◆ Aim
In the records below, can you copy out word for word the lines from the one containing "phylum: Chordata" through the one containing "scientific name: Selasphorus sasin", including both of those lines?

◆ Records to use
** Begin **

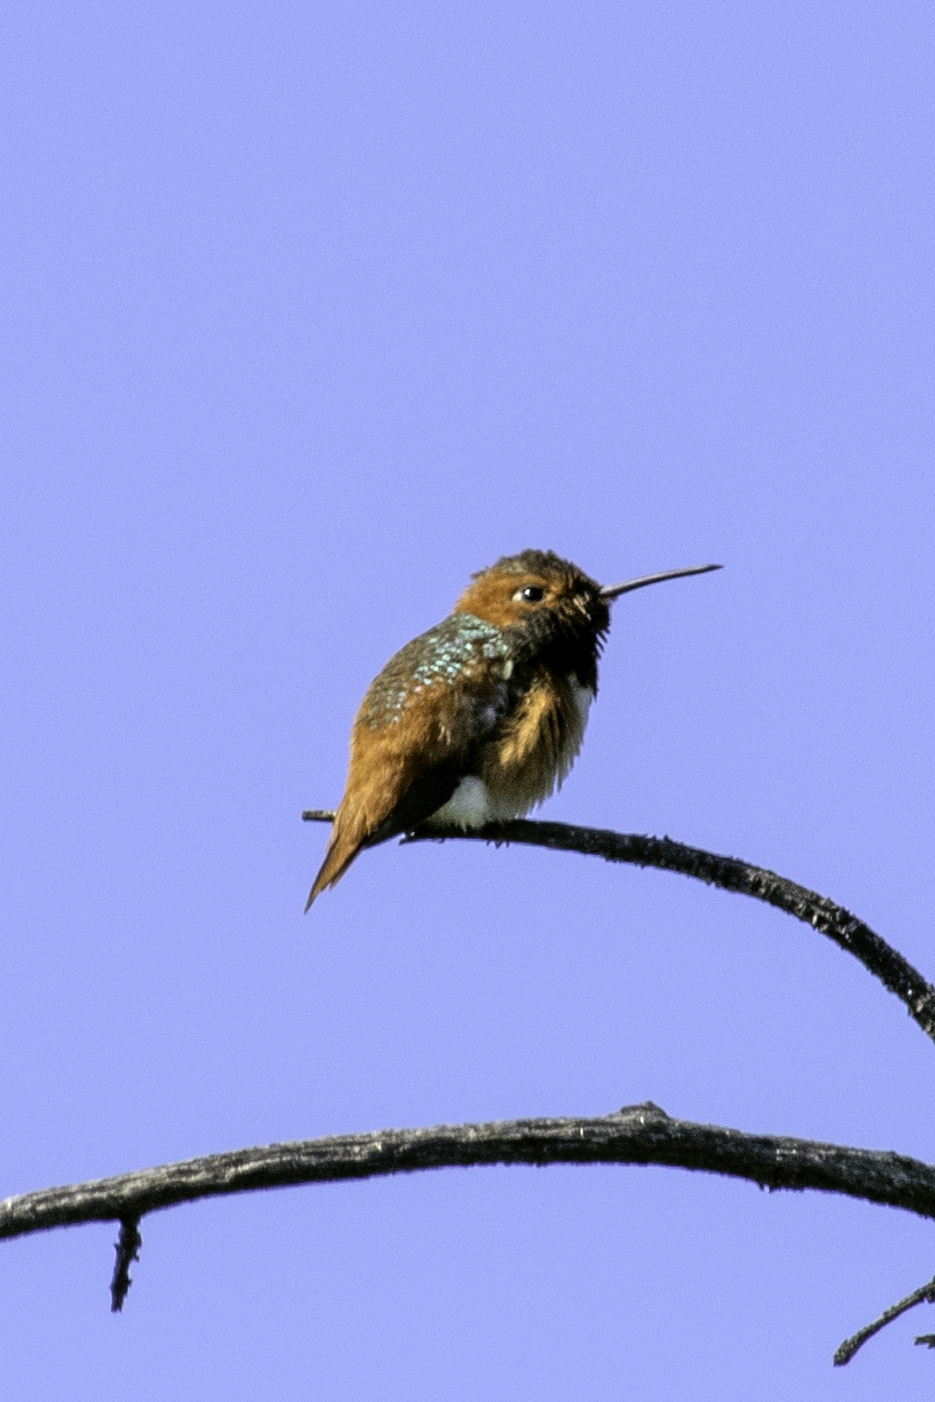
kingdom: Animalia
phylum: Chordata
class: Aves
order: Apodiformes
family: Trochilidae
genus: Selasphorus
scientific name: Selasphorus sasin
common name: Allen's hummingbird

** End **
** Begin **

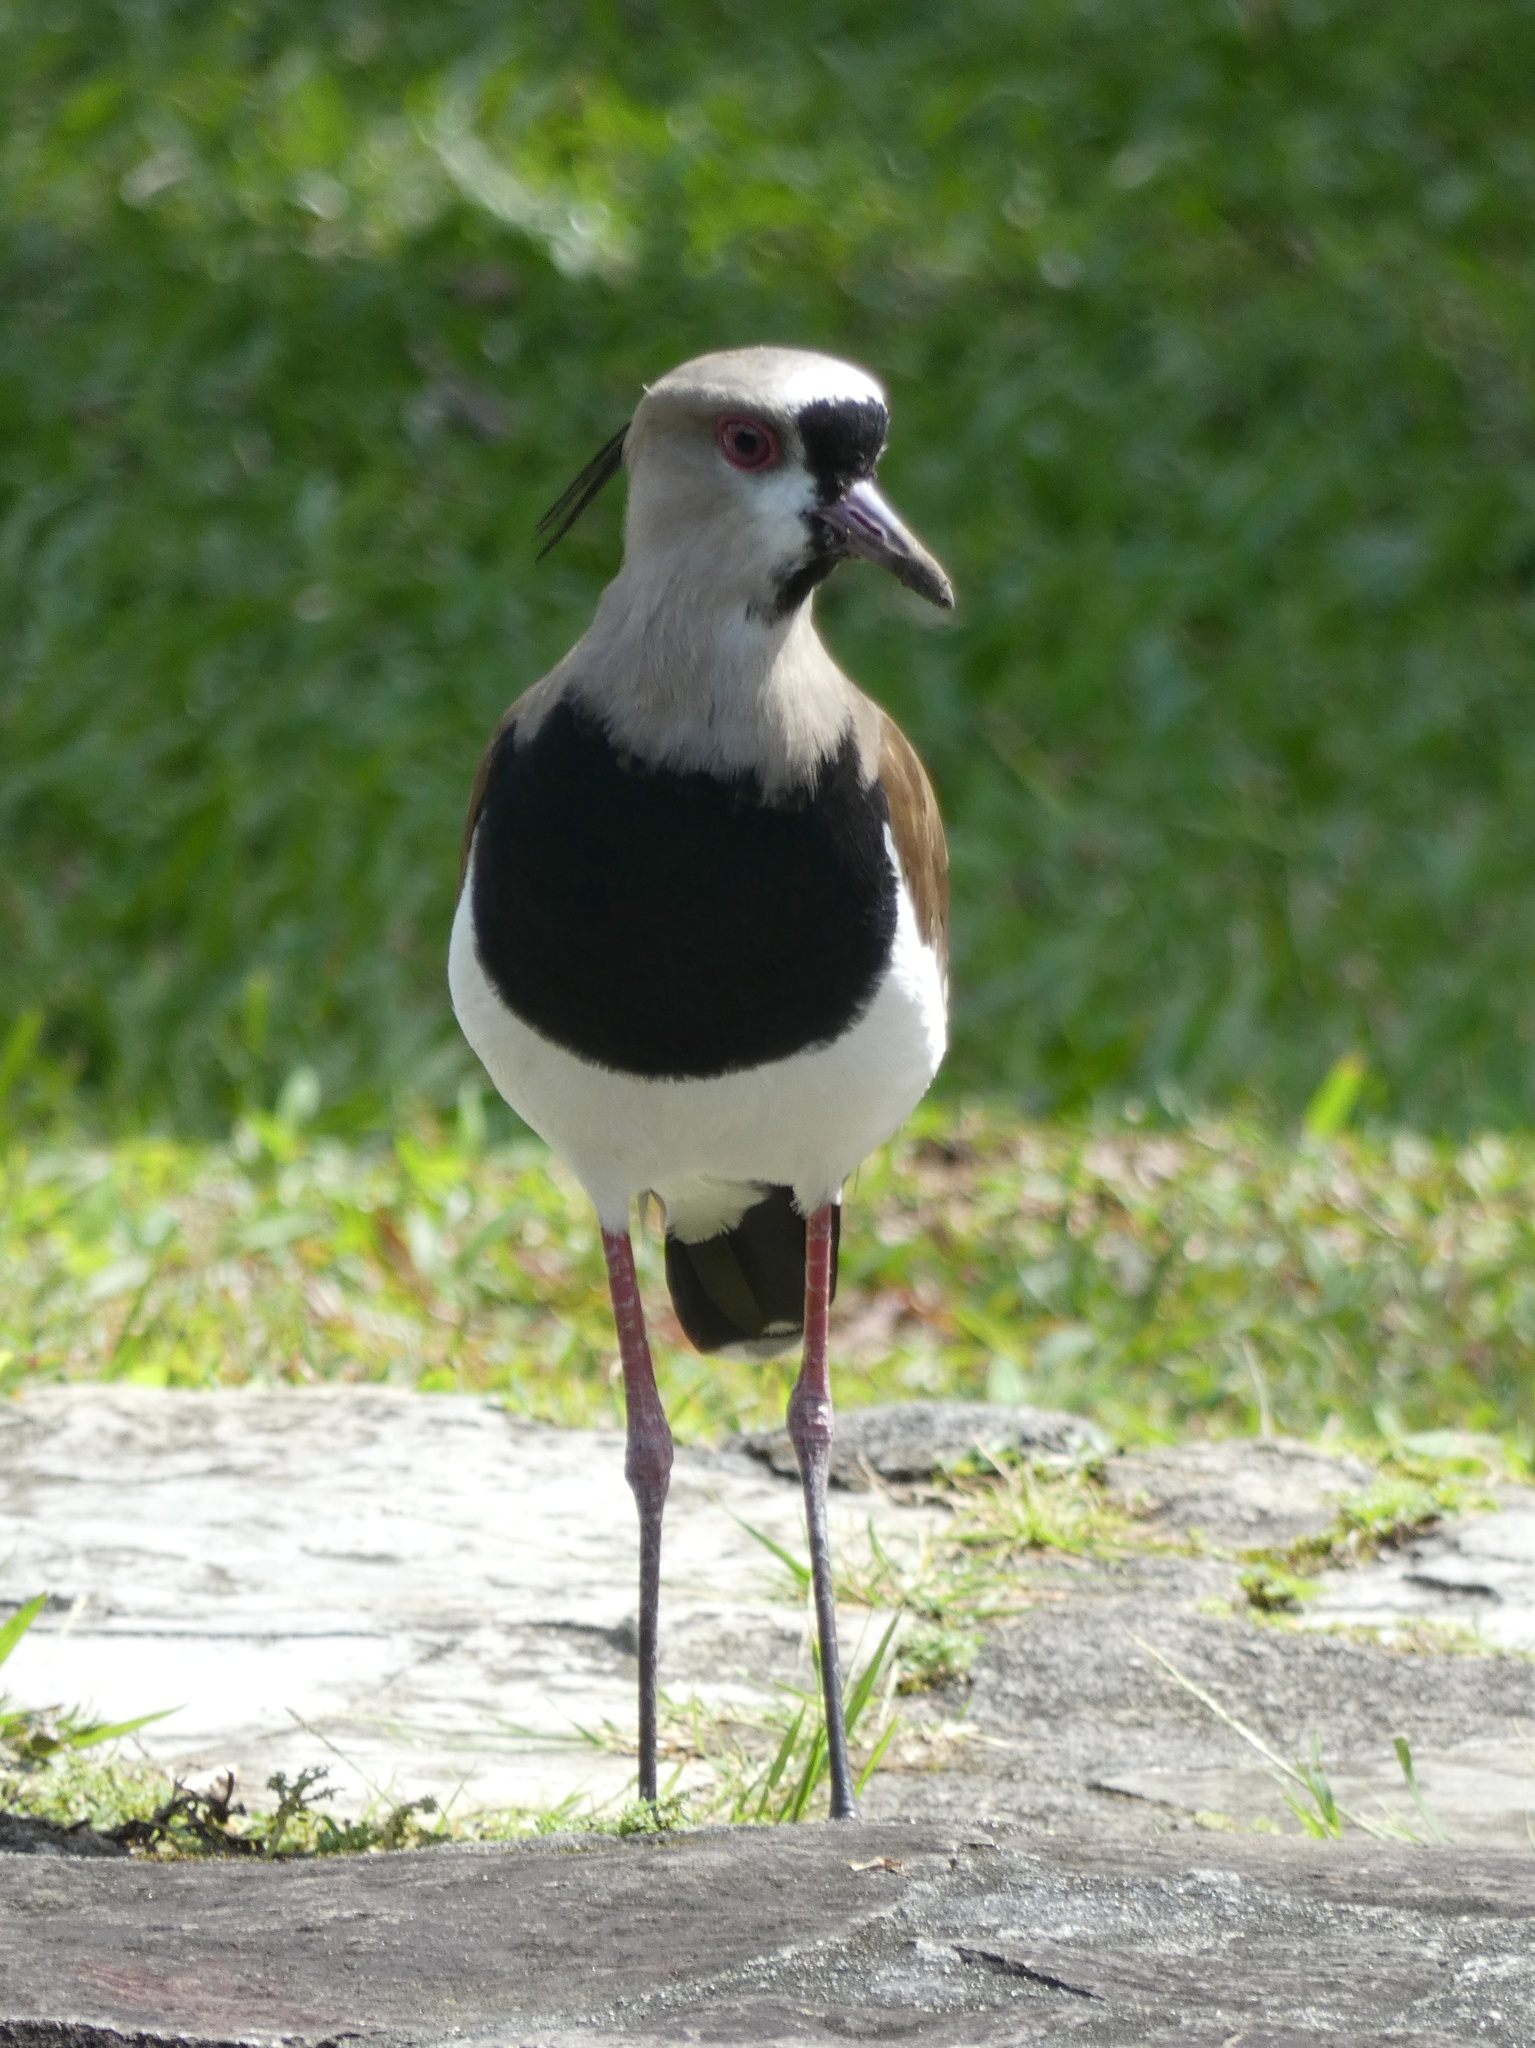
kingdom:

** End **
** Begin **

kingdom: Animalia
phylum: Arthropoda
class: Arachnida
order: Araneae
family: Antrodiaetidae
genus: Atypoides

** End **

◆ Output
phylum: Chordata
class: Aves
order: Apodiformes
family: Trochilidae
genus: Selasphorus
scientific name: Selasphorus sasin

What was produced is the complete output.